STIPENDI CONDUTTORI RAI - La maggioranza approvava poi anche un emendamento di Francesco Storace che prevede che gli stipendi dei conduttori Rai, compresi quelli di trasmissioni giornalistiche, siano resi pubblici e consegnati alla commissione di vigilanza Rai.

SI A TETTO STIPENDI PER I MANAGER PUBBLICI - Dopo il sì alla class action c'era anche il via libera con 160 sì e 156 no, all’emendamento del relatore che introduceva un tetto agli stipendi dei manager pubblici. Le retribuzioni dei dirigenti non potranno superare quella del primo presidente della Corte di Cassazione (274 mila euro). Vengono fatti salvi i contratti in essere di natura privatistica in corso alla data del 28 settembre 2007: il tetto non si applicherà fino alla fine del contratto. Per tutti gli altri manager, con contratti di diritto pubblico, lo stipendio sarà ridotto gradualmente (un 25% ogni anno per quattro anni) fino ad arrivare al limite massimo consentito.
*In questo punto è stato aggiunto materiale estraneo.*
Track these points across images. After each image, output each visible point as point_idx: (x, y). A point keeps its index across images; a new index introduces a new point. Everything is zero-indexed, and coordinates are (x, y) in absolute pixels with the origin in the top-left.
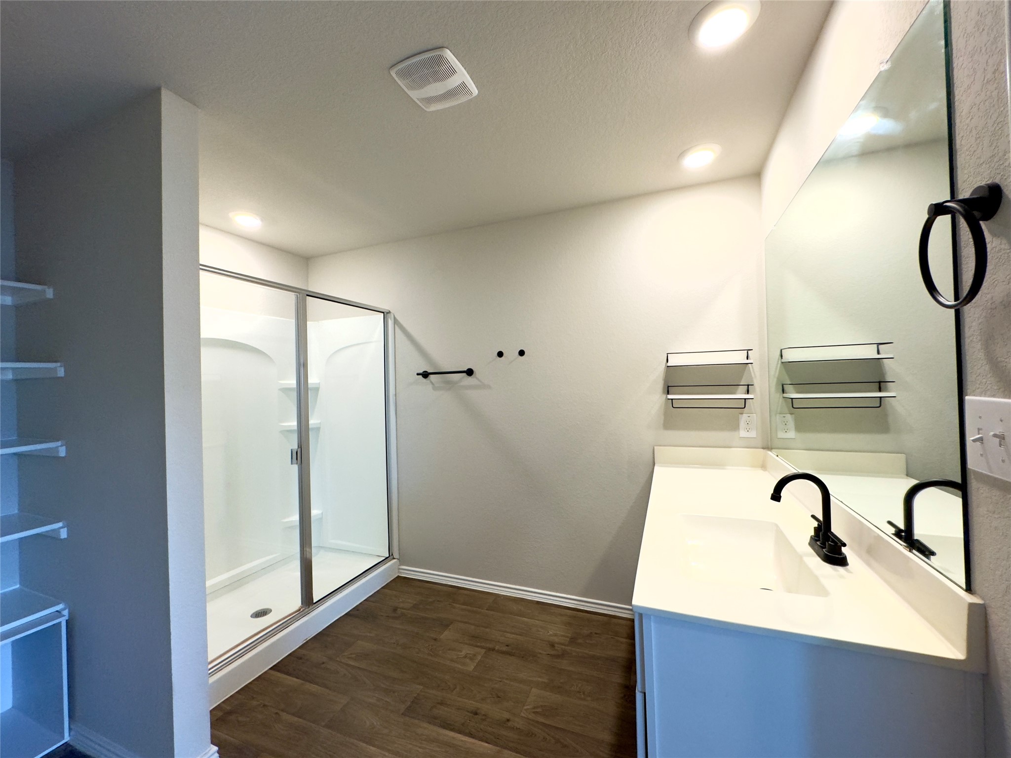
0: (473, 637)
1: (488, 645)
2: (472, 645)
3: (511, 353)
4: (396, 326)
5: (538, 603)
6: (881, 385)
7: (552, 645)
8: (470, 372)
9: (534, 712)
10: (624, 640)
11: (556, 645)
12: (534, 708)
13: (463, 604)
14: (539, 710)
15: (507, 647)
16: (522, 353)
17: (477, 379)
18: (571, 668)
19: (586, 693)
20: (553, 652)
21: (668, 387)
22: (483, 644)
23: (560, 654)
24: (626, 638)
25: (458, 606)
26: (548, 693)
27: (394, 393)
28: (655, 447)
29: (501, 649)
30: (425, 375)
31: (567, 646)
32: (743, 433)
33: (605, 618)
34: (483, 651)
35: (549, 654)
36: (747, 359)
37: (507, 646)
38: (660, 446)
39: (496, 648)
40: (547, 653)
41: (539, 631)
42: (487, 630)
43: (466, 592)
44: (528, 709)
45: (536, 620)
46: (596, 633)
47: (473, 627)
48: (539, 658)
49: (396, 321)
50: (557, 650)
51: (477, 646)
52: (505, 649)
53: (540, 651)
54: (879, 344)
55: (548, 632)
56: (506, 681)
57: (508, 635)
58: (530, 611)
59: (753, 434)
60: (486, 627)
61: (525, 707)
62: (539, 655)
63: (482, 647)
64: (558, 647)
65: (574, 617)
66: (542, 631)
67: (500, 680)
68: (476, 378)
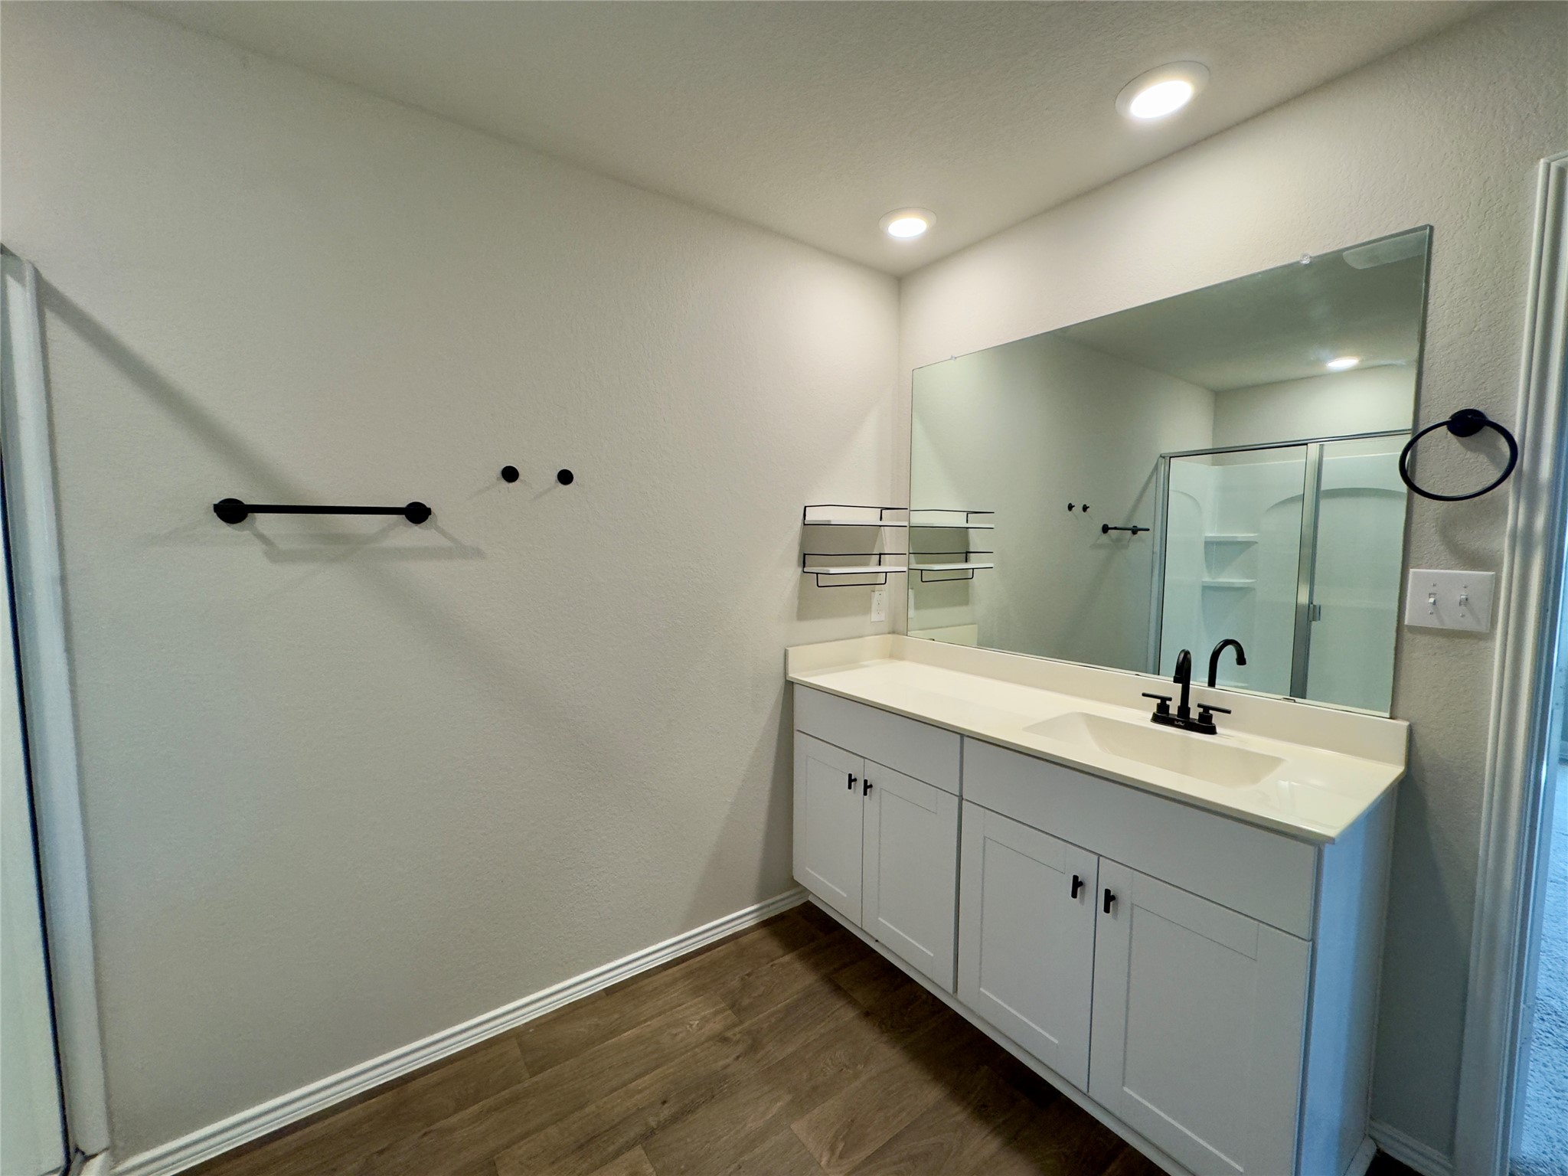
0: (581, 1147)
1: (632, 1134)
2: (604, 1162)
3: (538, 474)
4: (50, 316)
5: (609, 991)
6: (966, 555)
7: (722, 1039)
8: (417, 513)
9: (841, 1157)
10: (787, 958)
11: (729, 1034)
12: (832, 1149)
13: (460, 1106)
14: (841, 1146)
15: (666, 1105)
16: (565, 477)
17: (443, 533)
18: (790, 1049)
19: (847, 1064)
20: (740, 1049)
21: (805, 555)
22: (621, 1141)
23: (750, 1042)
24: (787, 954)
25: (454, 1120)
26: (816, 1111)
27: (57, 573)
28: (789, 649)
29: (662, 1117)
30: (232, 511)
31: (741, 1022)
32: (874, 617)
33: (730, 946)
34: (638, 1151)
35: (738, 1057)
36: (881, 520)
37: (664, 1102)
38: (797, 645)
39: (653, 1124)
40: (734, 1056)
41: (676, 1035)
42: (590, 1109)
43: (421, 1082)
44: (829, 1162)
45: (645, 1021)
46: (749, 975)
47: (552, 1131)
48: (734, 1075)
49: (46, 298)
50: (738, 1042)
51: (618, 1154)
52: (666, 1112)
53: (721, 1063)
54: (968, 513)
55: (691, 1026)
56: (746, 1158)
57: (641, 1083)
58: (616, 1016)
59: (882, 616)
60: (581, 1107)
61: (823, 1163)
62: (728, 1070)
63: (629, 1146)
64: (735, 1035)
65: (690, 974)
66: (679, 1030)
67: (734, 1166)
68: (437, 528)
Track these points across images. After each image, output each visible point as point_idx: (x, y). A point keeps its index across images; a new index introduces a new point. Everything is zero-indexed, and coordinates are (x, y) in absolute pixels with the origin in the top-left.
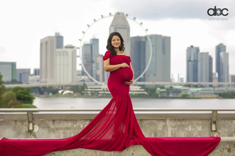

Restano escluse le Authority, gli Organi Costituzionali, i contratti d’opera (si salvano in pratica gli artisti Rai), le società quotate e le attività di natura professionale. E’, inoltre, prevista una deroga per 25 posizioni di più elevato livello di responsabilità.
Era l'ultimo scoglio per la maggioranza che doveva attendere solo il voto finale: conclusosi positivamente con un risultato inequivoco.